Excuses for not installing GNU Parallel

Over the time I have seen people, who could benefit from using GNU Parallel, give excuses why they should not use GNU Parallel. I believe most of the reasons are based in a lack of due diligence: To avoid doing a little work now, they end up doing a lot of work later.

Here are the most popular excuses I have met so far:

“GNU Parallel is not installed everywhere”

It is true that GNU Parallel is not installed everywhere. But it is designed to be extremely easy to install. We are literally talking a matter of seconds:

$ (wget -O - pi.dk/3 || lynx -source pi.dk/3 || curl pi.dk/3/ || \
  fetch -o - http://pi.dk/3 ) > install.sh
$ sha1sum install.sh | grep 67bd7bc7dc20aff99eb8f1266574dadb
12345678 67bd7bc7 dc20aff9 9eb8f126 6574dadb
$ md5sum install.sh | grep b7a15cdbb07fb6e11b0338577bc1780f
b7a15cdb b07fb6e1 1b033857 7bc1780f
$ sha512sum install.sh | grep 186000b62b66969d7506ca4f885e0c80e02a22
6f25960b d4b90cf6 ba5b76de c1acdf39 f3d24249 72930394 a4164351
93a7668d 21ff9839 6f920be5 186000b6 2b66969d 7506ca4f 885e0c80
e02a2244 40e8a43f
$ bash install.sh

Or if you want full control over the process: http://git.savannah.gnu.org/cgit/parallel.git/tree/README

“I do not have root access”

GNU Parallel does not require root access to do a personal installation, so you do not need root access to install it. Just do:

./configure --prefix=$HOME && make && make install

or:

$ (wget -O - pi.dk/3 || lynx -source pi.dk/3 || curl pi.dk/3/ || \
  fetch -o - http://pi.dk/3 ) > install.sh
$ sha1sum install.sh | grep 67bd7bc7dc20aff99eb8f1266574dadb
12345678 67bd7bc7 dc20aff9 9eb8f126 6574dadb
$ md5sum install.sh | grep b7a15cdbb07fb6e11b0338577bc1780f
b7a15cdb b07fb6e1 1b033857 7bc1780f
$ sha512sum install.sh | grep 186000b62b66969d7506ca4f885e0c80e02a22
6f25960b d4b90cf6 ba5b76de c1acdf39 f3d24249 72930394 a4164351
93a7668d 21ff9839 6f920be5 186000b6 2b66969d 7506ca4f 885e0c80
e02a2244 40e8a43f
$ bash install.sh

GNU Parallel can also be embedded in a shell script on a system that has GNU Parallel installed by doing this:

parallel --embed > newscript

Edit the end of newscript and copy newscript to the other system.

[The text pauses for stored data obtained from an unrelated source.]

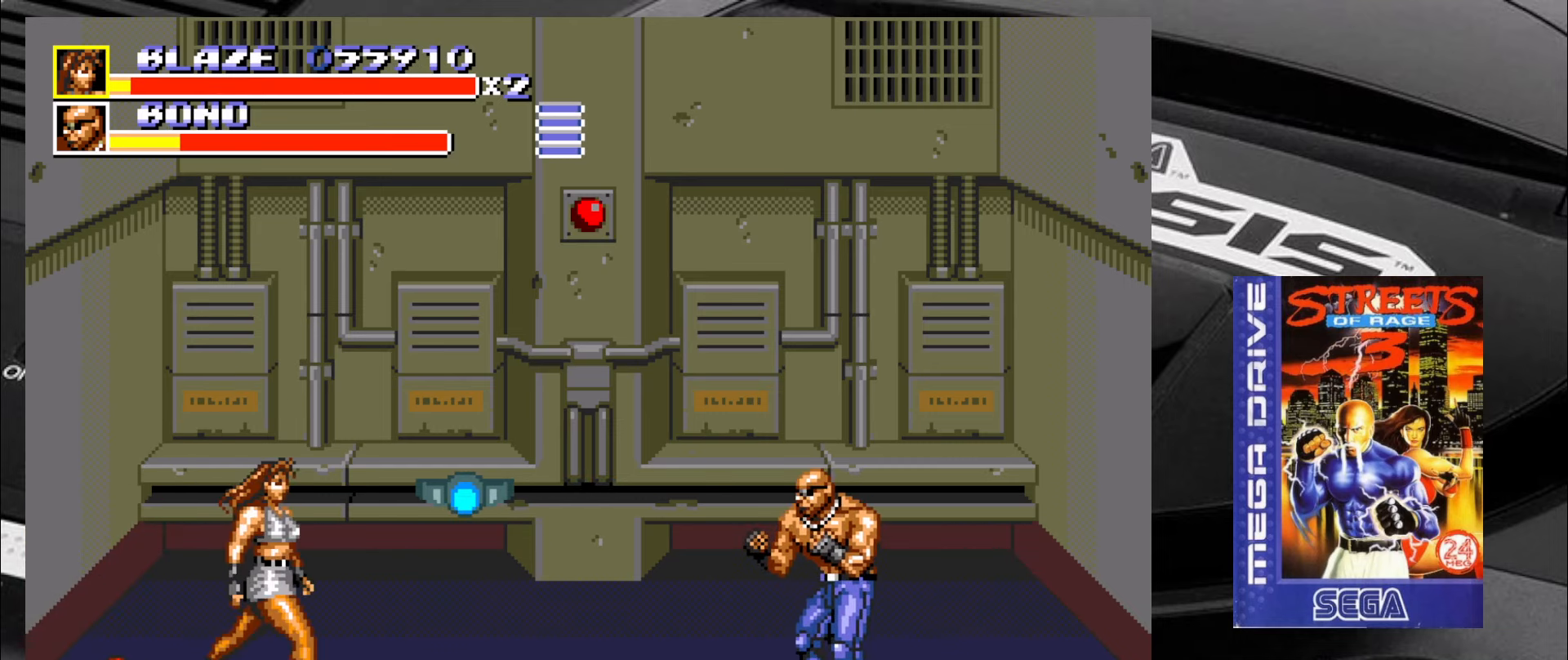
{"buttons": ["CIRCLE"], "left_stick": "right", "events": [[16, "R2", "down"], [16, "left_stick", "down-right"], [100, "R2", "up"], [133, "left_stick", "right"], [266, "CIRCLE", "down"], [333, "CIRCLE", "up"], [383, "CIRCLE", "down"], [466, "CIRCLE", "up"], [500, "CIRCLE", "down"]]}
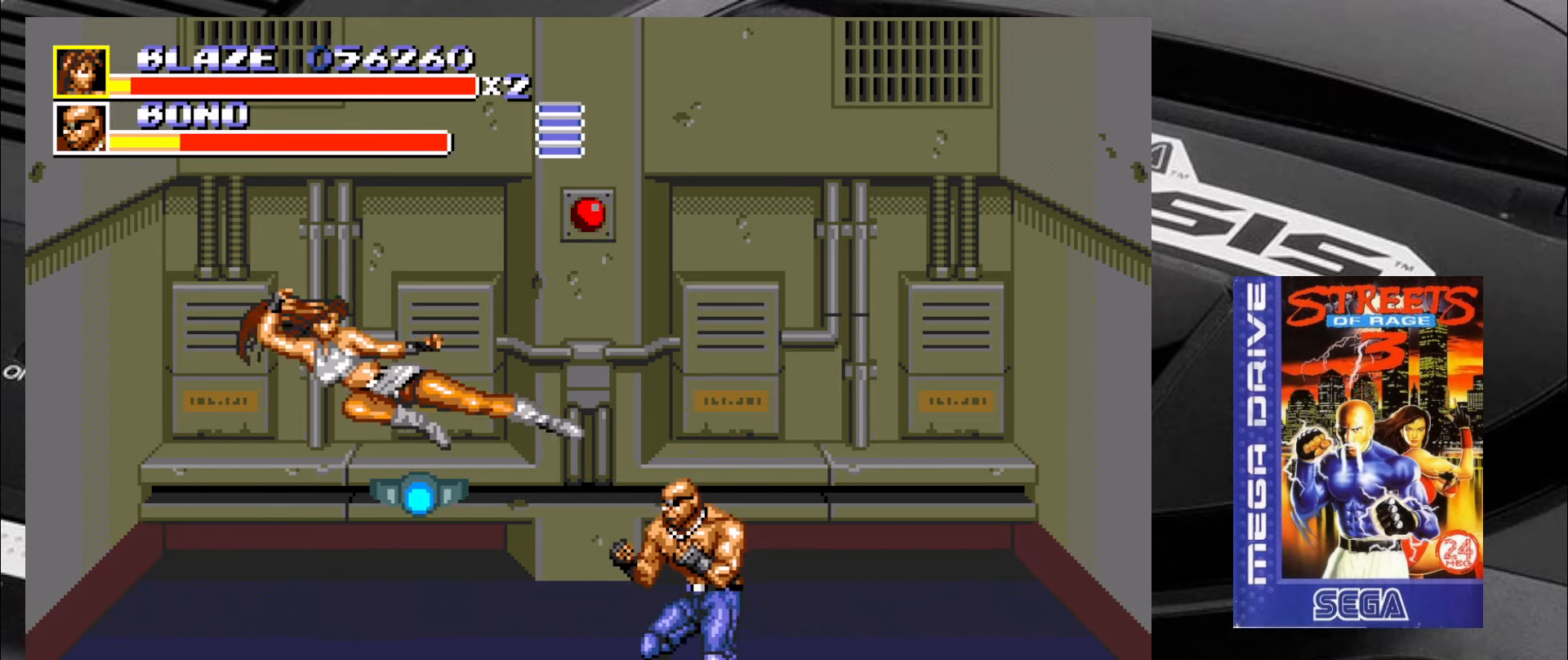
{"buttons": [], "left_stick": "down-right", "events": [[83, "CIRCLE", "up"], [133, "CIRCLE", "down"], [216, "CIRCLE", "up"], [366, "left_stick", "down-right"]]}
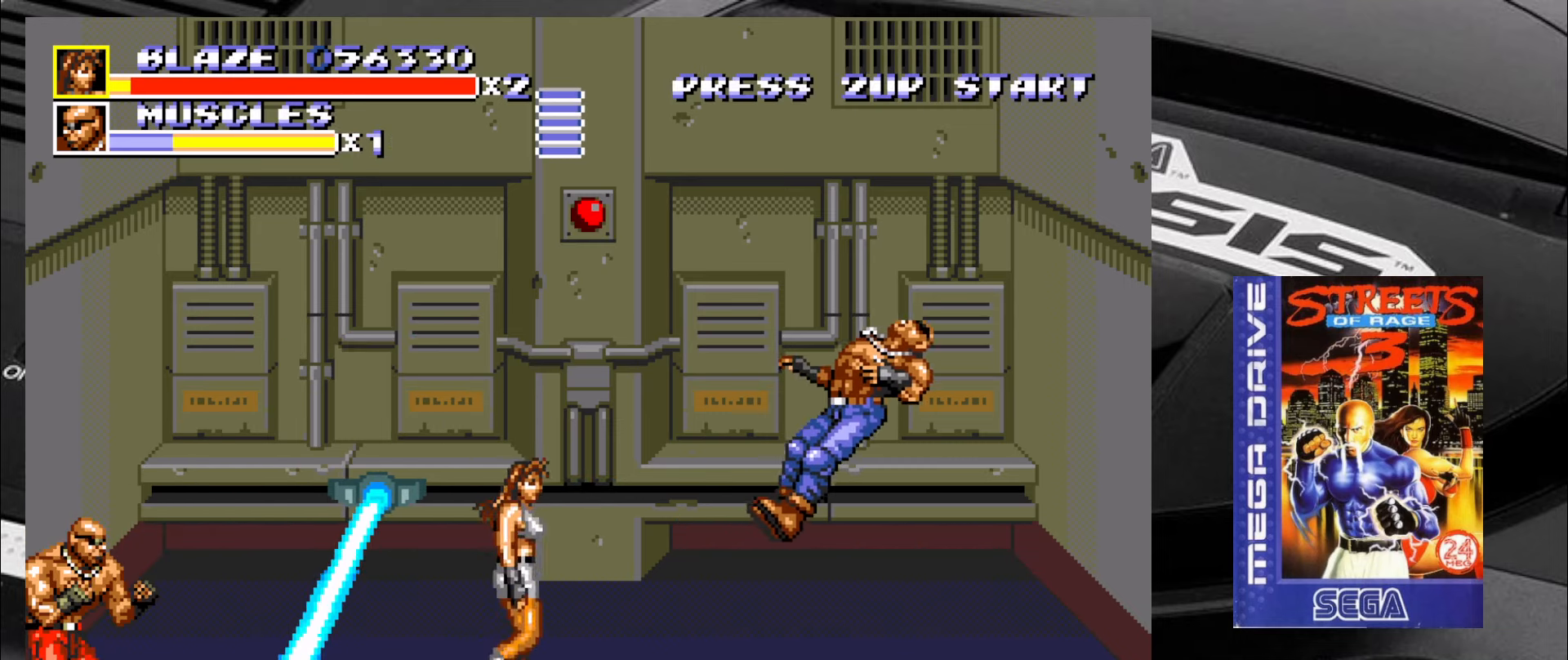
{"buttons": [], "left_stick": "up-right", "events": [[250, "left_stick", "right"], [366, "left_stick", "up-right"]]}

“I am not allowed to install software”

If you are allowed to run your own scripts, you can run GNU Parallel just like you would any of your own scripts. All you need to do is to copy the file parallel and use it the same way you would your own scripts.

“Using GNU Parallel is overkill”

Overkill usually means that setting up the program and running it will take longer than just running the job in a different way. Setting up GNU Parallel can be done in 10 seconds, so the risk is quite limited.

“Keeping GNU Parallel up to date is too hard”

By installing even an old version you most likely will save time by using it. The basic functionality has remained the same for years.

You only need to upgrade if you need some of the newer functionality or if you are being hit by a bug that is fixed in newer versions. Most of the recent bugs are related to rare race conditions and will never affect most people.

Updating to the newest version is also a matter of seconds:

$ (wget -O - pi.dk/3 || lynx -source pi.dk/3 || curl pi.dk/3/ || \
  fetch -o - http://pi.dk/3 ) > install.sh
$ sha1sum install.sh | grep 67bd7bc7dc20aff99eb8f1266574dadb
12345678 67bd7bc7 dc20aff9 9eb8f126 6574dadb
$ md5sum install.sh | grep b7a15cdbb07fb6e11b0338577bc1780f
b7a15cdb b07fb6e1 1b033857 7bc1780f
$ sha512sum install.sh | grep 186000b62b66969d7506ca4f885e0c80e02a22
6f25960b d4b90cf6 ba5b76de c1acdf39 f3d24249 72930394 a4164351
93a7668d 21ff9839 6f920be5 186000b6 2b66969d 7506ca4f 885e0c80
e02a2244 40e8a43f
$ bash install.sh

“I do not understand Perl”

Unless you are going to change GNU Parallel you do not need to know Perl to use the tool – just like you do not need to learn kernel programming to use Linux.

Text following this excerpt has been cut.